[[ Data listing open ]]

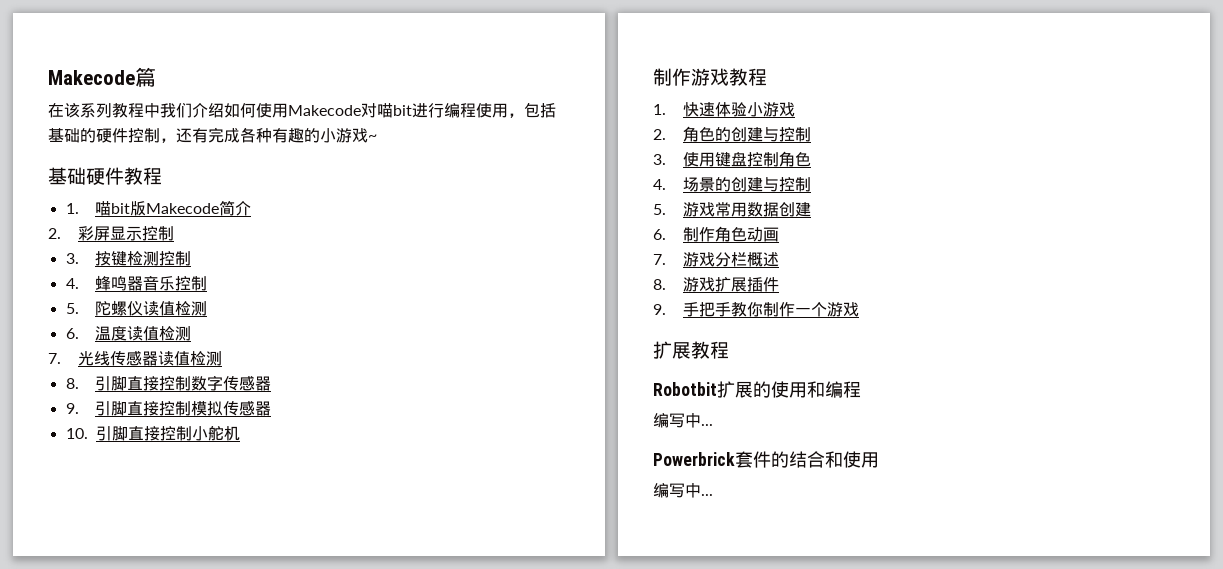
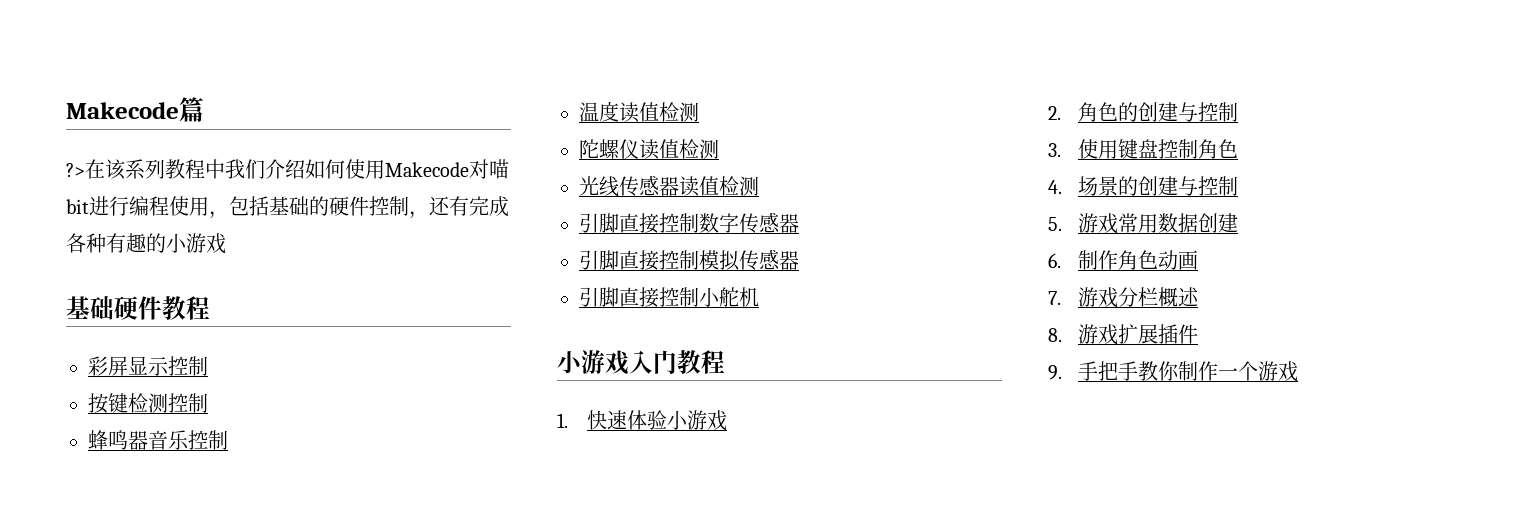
(156, 77) none -> [66,163,85,177] ?>
[368,134,377,141] ~ -> (226, 243) none
[65,200,252,216] [48,228,61,239] 1.喵bit版Makecode简介 // 2. -> (210, 308) none
[65,253,79,264] 3. -> (208, 366) none
[65,278,79,289] 4. -> (208, 403) none
[65,303,79,314] 5. -> [579,101,699,123] 温度读值检测 //
[65,326,192,341] [48,353,61,364] 6.温度读值检测 // 7. -> (719, 149) none
[65,378,79,389] 8. -> (759, 186) none
[65,403,79,414] 9. -> (799, 223) none
[65,428,88,439] 10. -> (799, 260) none
[653,68,729,86] 制作游戏 -> [557,350,677,375] 小游戏入门
[653,341,729,359] [653,381,861,398] [653,413,713,428] [653,451,879,468] [653,483,713,498] // 扩展教程 // Robotbit扩展的使用和编程 // 编写中... // Powerbrick套件的结合和使用 // 编写中... -> (1299, 371) none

[[ Data listing closed ]]

- _Exercise_: Find all lines holding the word "温度读值检测" in the records above and copy them.

- _Task solution_:
[65,303,79,314] 5. -> [579,101,699,123] 温度读值检测 //
[65,326,192,341] [48,353,61,364] 6.温度读值检测 // 7. -> (719, 149) none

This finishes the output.